EXTRACT -
☆ ☆ ☆ ☆
Girlboss Meltdown

If even cruelty doesn’t work, what hope is there for capitalism?

The only Tab that really matters today is Anna Silman’s schadentastic Insider story about the collapse of the first iteration of Great Jones, a direct to consumer cookware company that’s not quite Le Creuset but was un creuset to work for under the leadership of co-girlbosses Maddy Moelis and Sierra Tishgart. Unable to reconcile the Westchester vs. West Village diversity in their leadership styles, Tishgart forced Moelis out and weathered a poorly-disguised takeover attempt from Moelis’s “multimillionaire real-estate mogul” father and a subsequent full-staff-quit, and the company claims to be “doing better than ever” now. The story has everything a business drama enthusiast could ask for, including:

✅ Funding from all the girlboss meltdown legends, like “Away founders Jen Rubio and Steph Korey, Wing founder Audrey Gelman, and Sqirl's Jessica Koslow.” Don’t miss Inc.’s 2019 conference panel, “Jen Rubio and Sierra Tishgart Share Their Best Advice for Pitching Investors and Mentors.”

✅ A glowing mention in Dan Frommer’s cursed newsletter, which would go on to achieve even greater anonymity as the “obscure newsletter” where Alison Roman fatally wounded her own career and laid the minefield that would eventually blow up several more.

✅ This anecdote, in which at least someone finally gets roasted:

For some staffers, a Domino magazine article in 2019 was a tipping point. In the spread, which featured a large photo of Tishgart in a silk robe dress, their boss described her tips for entertaining at home and shared her favorite roast-chicken recipe with readers — a recipe an employee had sent her earlier in the day. The employee said, "I wasn't going to ask for credit for a chicken recipe, but, like, I don't think she's ever roasted a chicken before."

✅ Even worse management anecdotes, like the artisanal almond butter story and the Mother’s Day cookbook story.

✅ The line: “Numerous venture capitalists Insider spoke with for this story said that employees today are too idealistic and critical…”
☆ ☆ ☆ ☆
Extracted records -

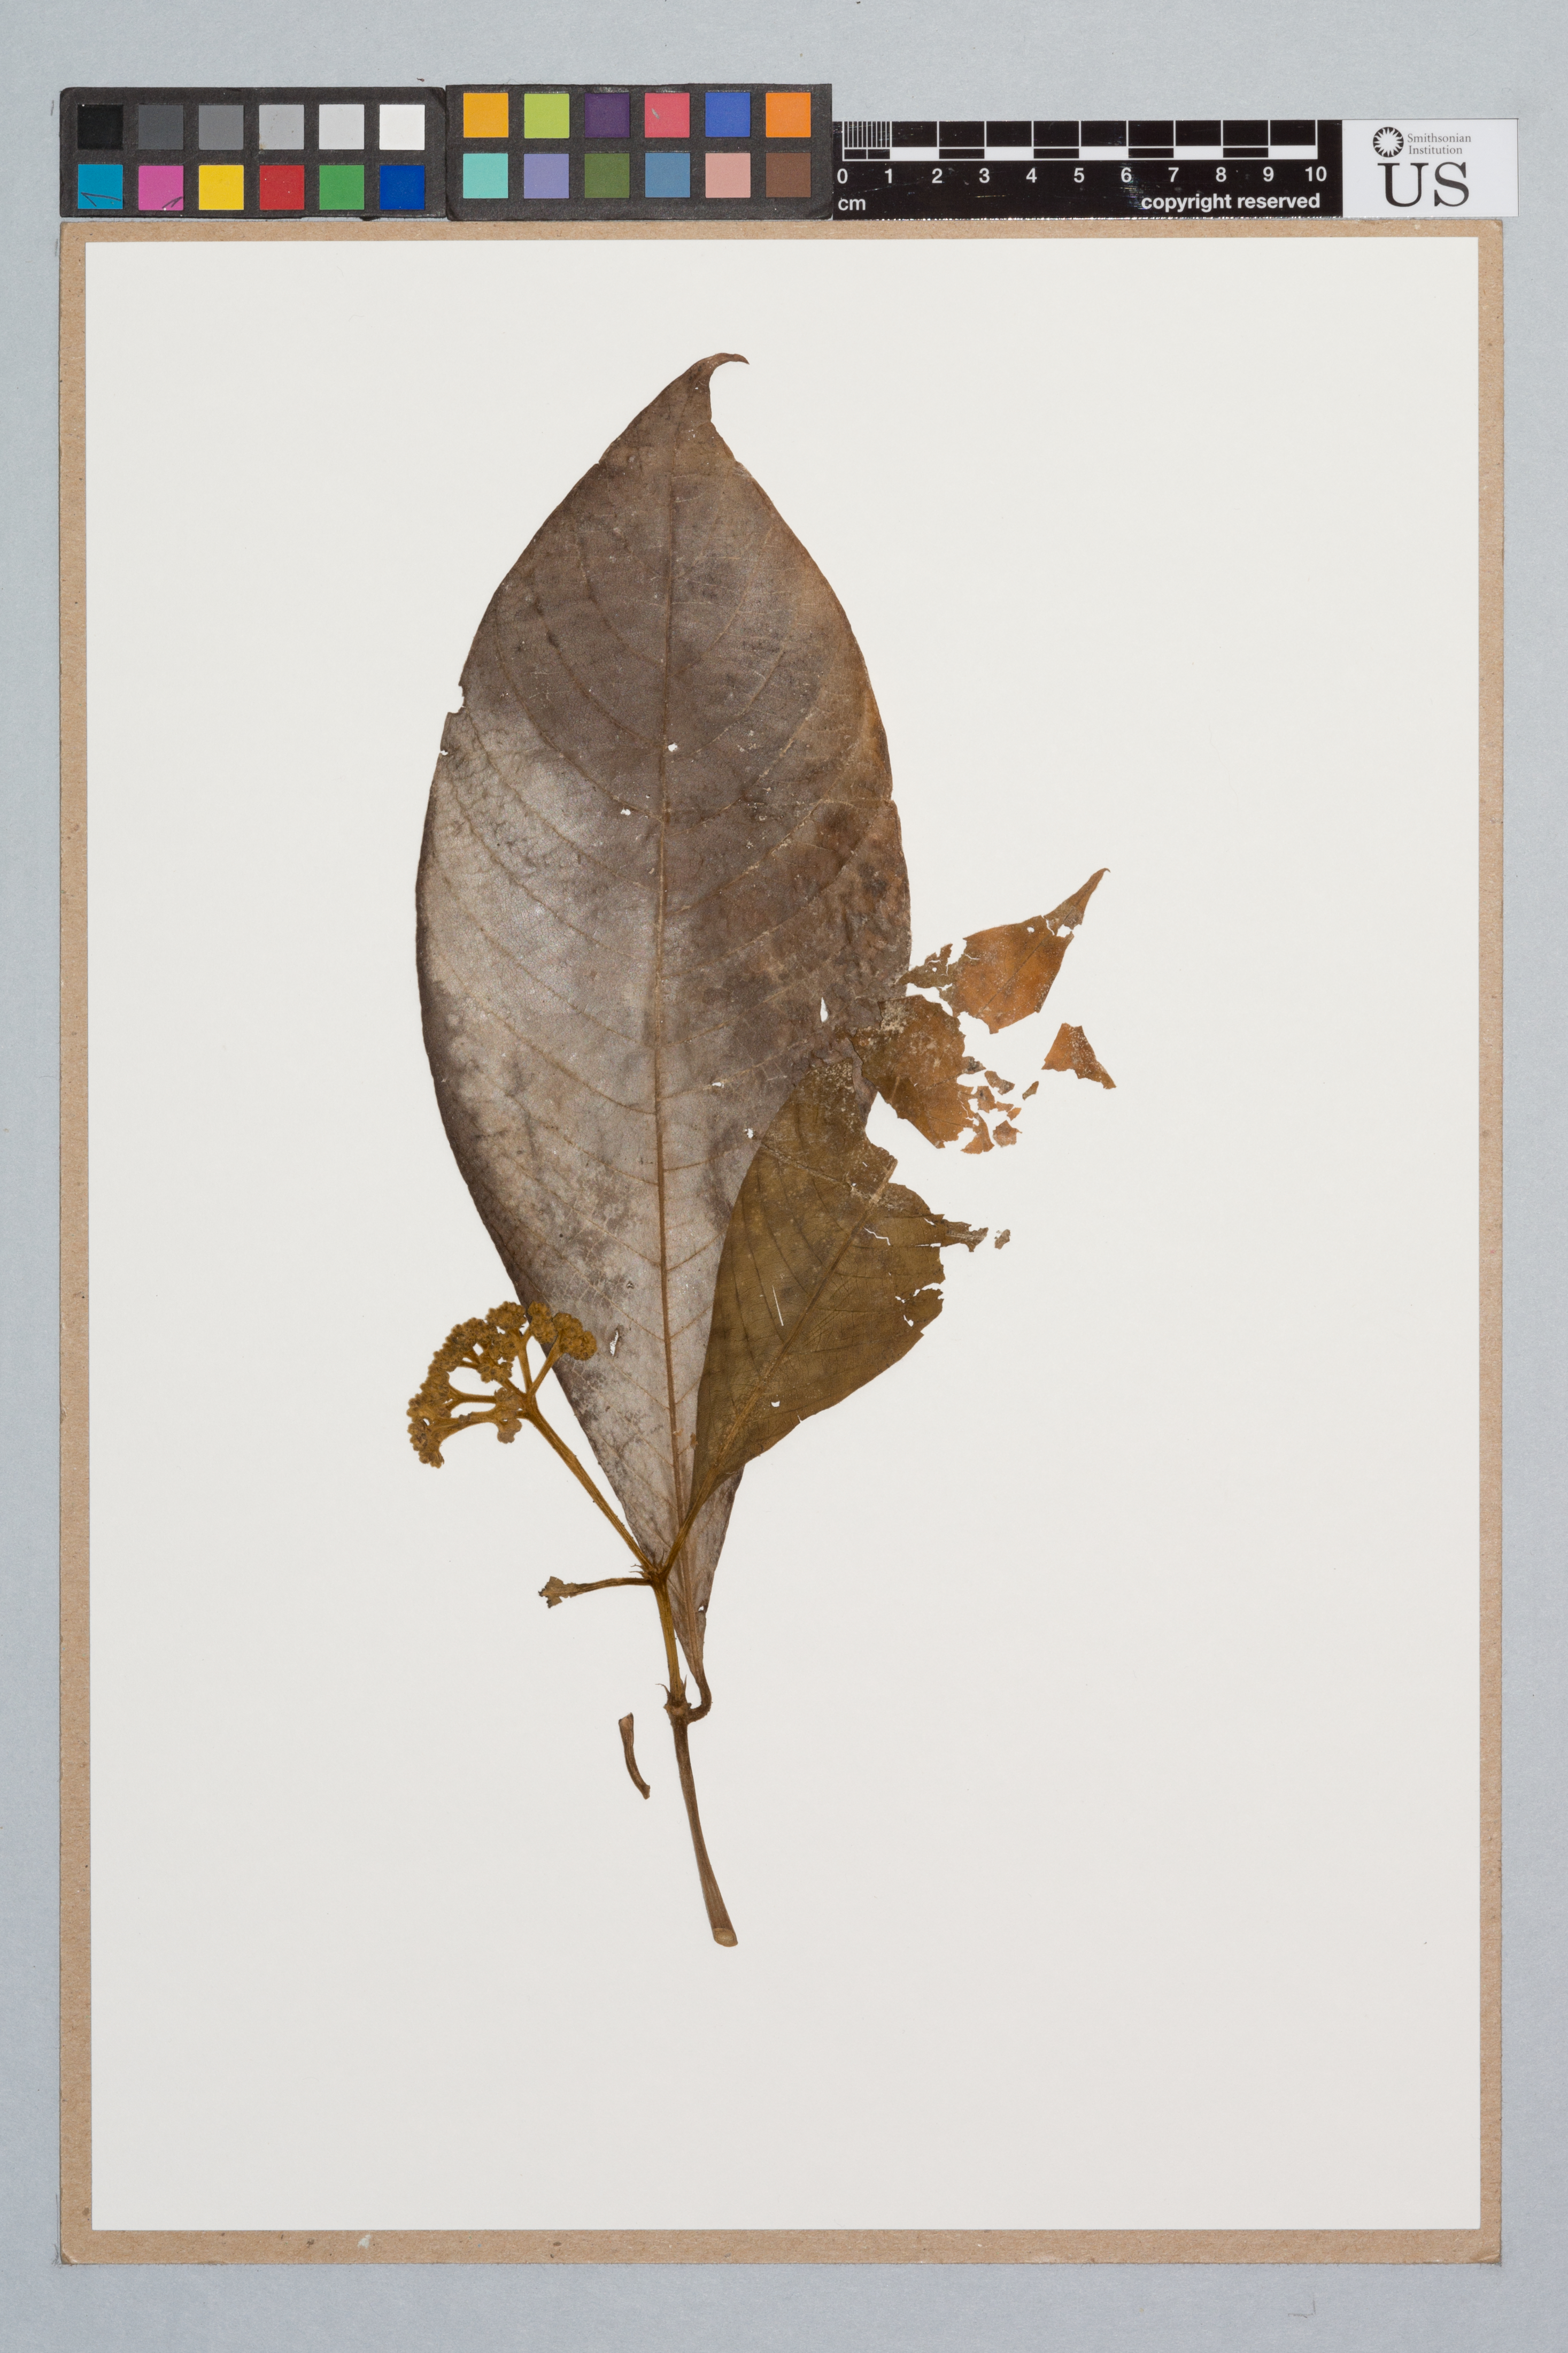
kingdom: Plantae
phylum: Tracheophyta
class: Magnoliopsida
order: Gentianales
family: Rubiaceae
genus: Palicourea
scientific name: Palicourea longistipulata subsp. chrysorrhachis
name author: (Müll. Arg.) Standl.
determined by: Taylor, Charlotte M.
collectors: H. D. Clarke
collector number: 792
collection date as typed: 23 January 1996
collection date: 1996-01-23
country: Guyana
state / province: Cuyuni-Mazaruni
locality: Kamarang to Waramadon Trail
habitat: Disturbed forest on brown sand, with Trema, Cecropia & Isertia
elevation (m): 550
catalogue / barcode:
☆ ☆ ☆ ☆
WORK TO COMPLETE -
[1] In the Great Jones article, which magazine ran the 2019 spread that included Tishgart's favorite roast-chicken recipe?
[2] Continue the Great Jones article from where it stops.
These rows come from a separate source.

EXPECTED RESPONSES -
[1] Domino magazine.

[2]
✅ The two co-founders passive-aggressively reënacting “rabbit season / duck season” with each others’ salaries:

In August, Tishgart proposed they reduce their cofounder salaries from $100,000 to zero. Moelis disagreed. What resulted, according to people on both sides and emails seen by Insider, was a tug-of-war in which the two women took turns entering the company's HR system to change their salaries.

Knives out from past co-workers, who have long memories of Tishgart’s time at NY Mag.

…and much, much more. Yes it’s paywalled, but as Silman points out, you can get behind the wall for just $1, and I feel I received more than a dollar’s worth of value for this tale. Alternately, you can wait a little while for the next time the poisonous venture capital financing system makes a perfectly straightforward retail business into an insane knife fight between wealthy narcissists. It won’t be long.

While I was gawking at all that chaos, Intern Linda Yu was thinking about rats and robots.

I'm probably preaching to the choir here when I say rubbernecking overly pedantic internet fights is fun. Some of the best ones are Wikipedia edit wars, and I've been checking in on the talk page for brown_rat_distribution.png for several years now. The debate is about whether the Canadian province of Alberta should be included in the chart or not, due to the region's 70-year-long battle to entirely eradicate rats.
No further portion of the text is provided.